Asian markets rose sharply yesterday following the rate cut made on Tuesday by the US Federal Reserve.
The overnight cut in the Federal Reserves interest rate by half a percentage from 5.25 percent to 4.75 percent sent US shares up sharply.
Analysts had predicted a cut in order to prevent housing market downturn however the size of the cut was twice as what most expected.
Market gain
The rise from 2 percent to 4 percent marks the biggest gains in a month by Asian markets.
Japan's Nikkei index added 3.4 percent in late afternoon trading while Hong Kong's Hang Seng index rose 3.8 percent.
Those who benefited from the cut included financials such as Mizuho Financial Group and exporters such as Toyota Motor Corp. adding to the rise in Japan.
In Hong Kong, property stocks such as Sun Hung Kai Properties pushed shares to a record high.

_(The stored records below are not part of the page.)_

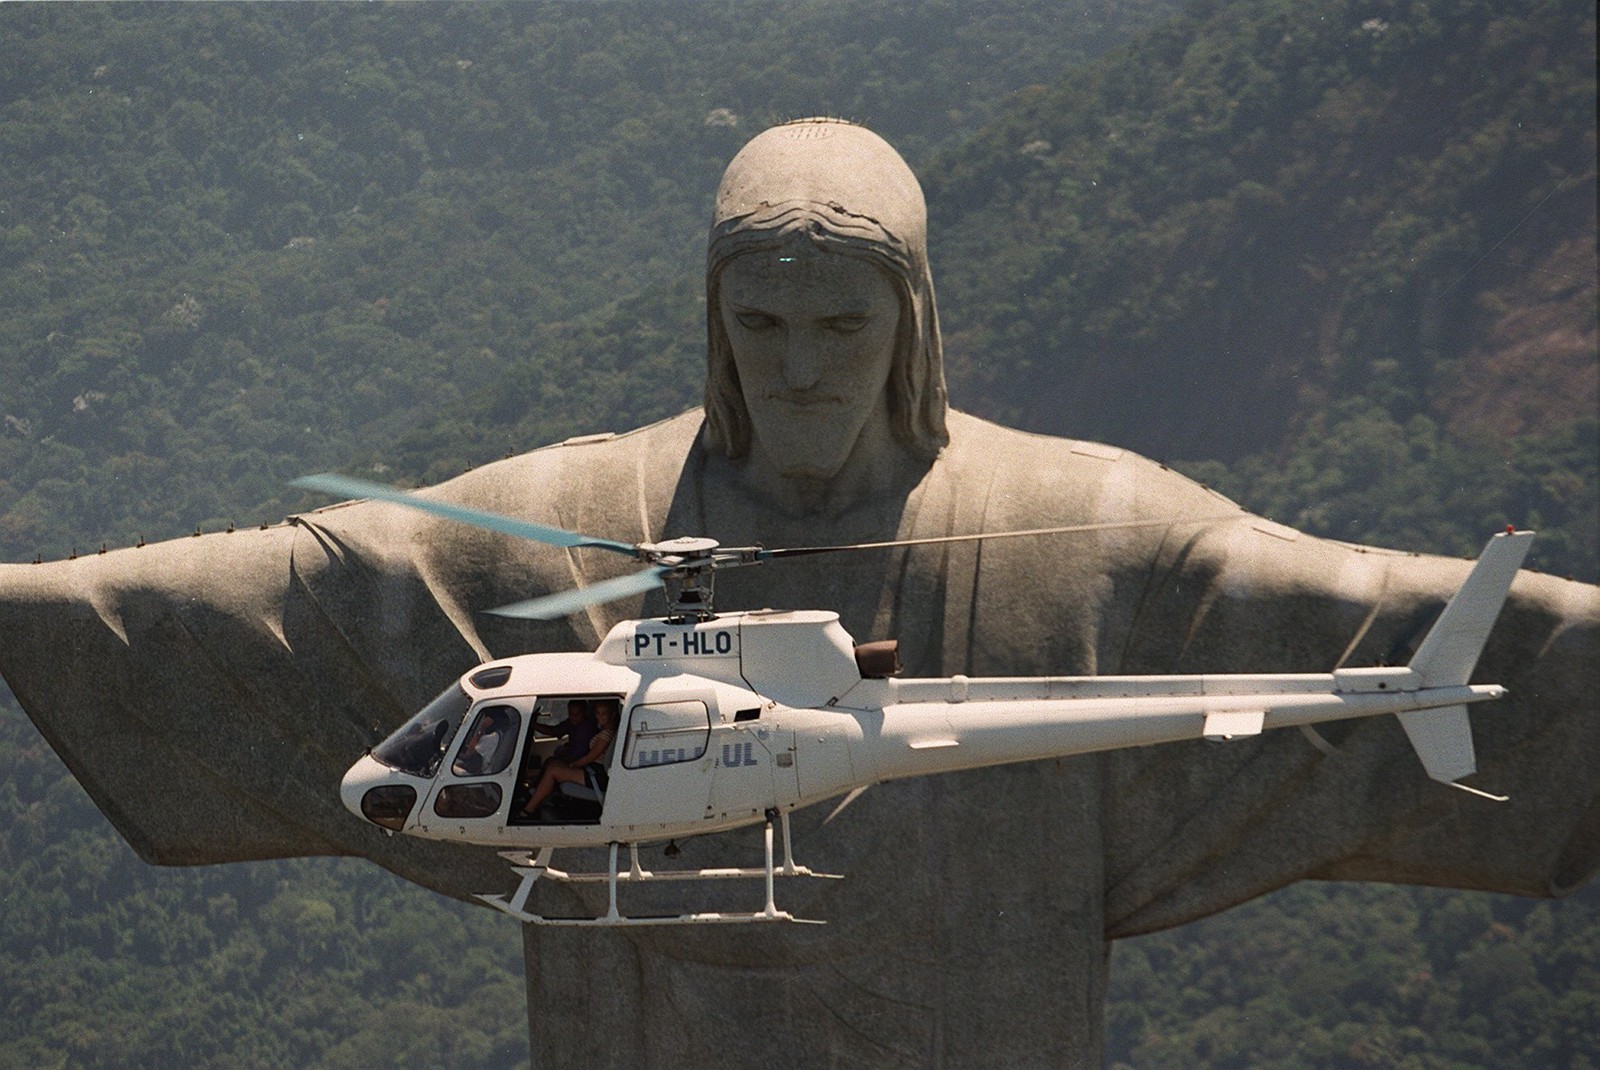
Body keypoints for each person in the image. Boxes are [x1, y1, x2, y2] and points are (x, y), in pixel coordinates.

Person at [0, 119, 1594, 1067]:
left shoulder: (1076, 529)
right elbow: (291, 598)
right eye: (765, 328)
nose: (806, 369)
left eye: (846, 328)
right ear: (714, 324)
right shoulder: (568, 528)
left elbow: (1313, 597)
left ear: (914, 323)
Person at [517, 699, 616, 820]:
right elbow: (555, 731)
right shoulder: (603, 731)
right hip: (592, 770)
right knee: (552, 763)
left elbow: (589, 758)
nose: (600, 716)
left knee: (553, 770)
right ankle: (534, 795)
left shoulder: (605, 734)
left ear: (612, 714)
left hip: (596, 775)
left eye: (604, 713)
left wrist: (572, 766)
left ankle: (528, 810)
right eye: (598, 713)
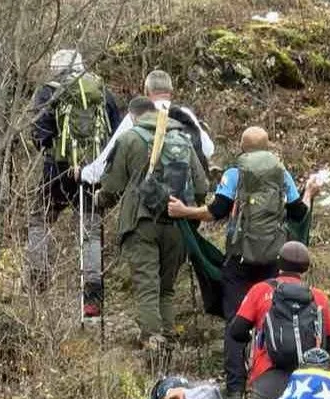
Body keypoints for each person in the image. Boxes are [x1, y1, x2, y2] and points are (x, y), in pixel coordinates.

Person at [167, 127, 321, 399]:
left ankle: (235, 390)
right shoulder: (281, 174)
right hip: (273, 261)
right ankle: (273, 384)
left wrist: (184, 212)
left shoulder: (234, 174)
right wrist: (309, 192)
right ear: (268, 146)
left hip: (239, 261)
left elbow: (215, 211)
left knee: (236, 322)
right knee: (274, 317)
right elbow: (299, 212)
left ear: (242, 147)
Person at [97, 97, 210, 350]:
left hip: (142, 222)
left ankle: (152, 339)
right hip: (178, 222)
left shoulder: (129, 139)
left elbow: (112, 187)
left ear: (133, 116)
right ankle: (168, 336)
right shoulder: (183, 138)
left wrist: (99, 200)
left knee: (147, 284)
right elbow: (201, 187)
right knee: (166, 288)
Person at [27, 50, 123, 312]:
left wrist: (56, 152)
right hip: (92, 171)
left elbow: (39, 133)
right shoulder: (101, 90)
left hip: (57, 171)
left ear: (55, 68)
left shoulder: (49, 91)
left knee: (39, 220)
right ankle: (92, 298)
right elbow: (116, 133)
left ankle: (38, 284)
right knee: (89, 230)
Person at [229, 241, 330, 399]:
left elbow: (236, 331)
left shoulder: (260, 291)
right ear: (305, 267)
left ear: (278, 263)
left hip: (268, 373)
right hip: (307, 377)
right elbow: (329, 343)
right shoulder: (318, 297)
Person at [81, 70, 215, 186]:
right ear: (171, 91)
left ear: (146, 91)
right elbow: (208, 150)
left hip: (150, 195)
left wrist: (85, 174)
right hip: (185, 196)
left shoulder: (136, 116)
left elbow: (107, 160)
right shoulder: (184, 113)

Analysts were hopeful on the outlook for Hong Kong, where they expect reduced borrowing costs to boost gains in asset prices and strengthen consumer spending.
Export market
Japanese investors carefully watch the US economy because it is Japan's biggest export market.
Concerns that recent woes in the US mortgage market may hit US economic growth have depressed Japanese share prices.
US shares had also performed well after the cut.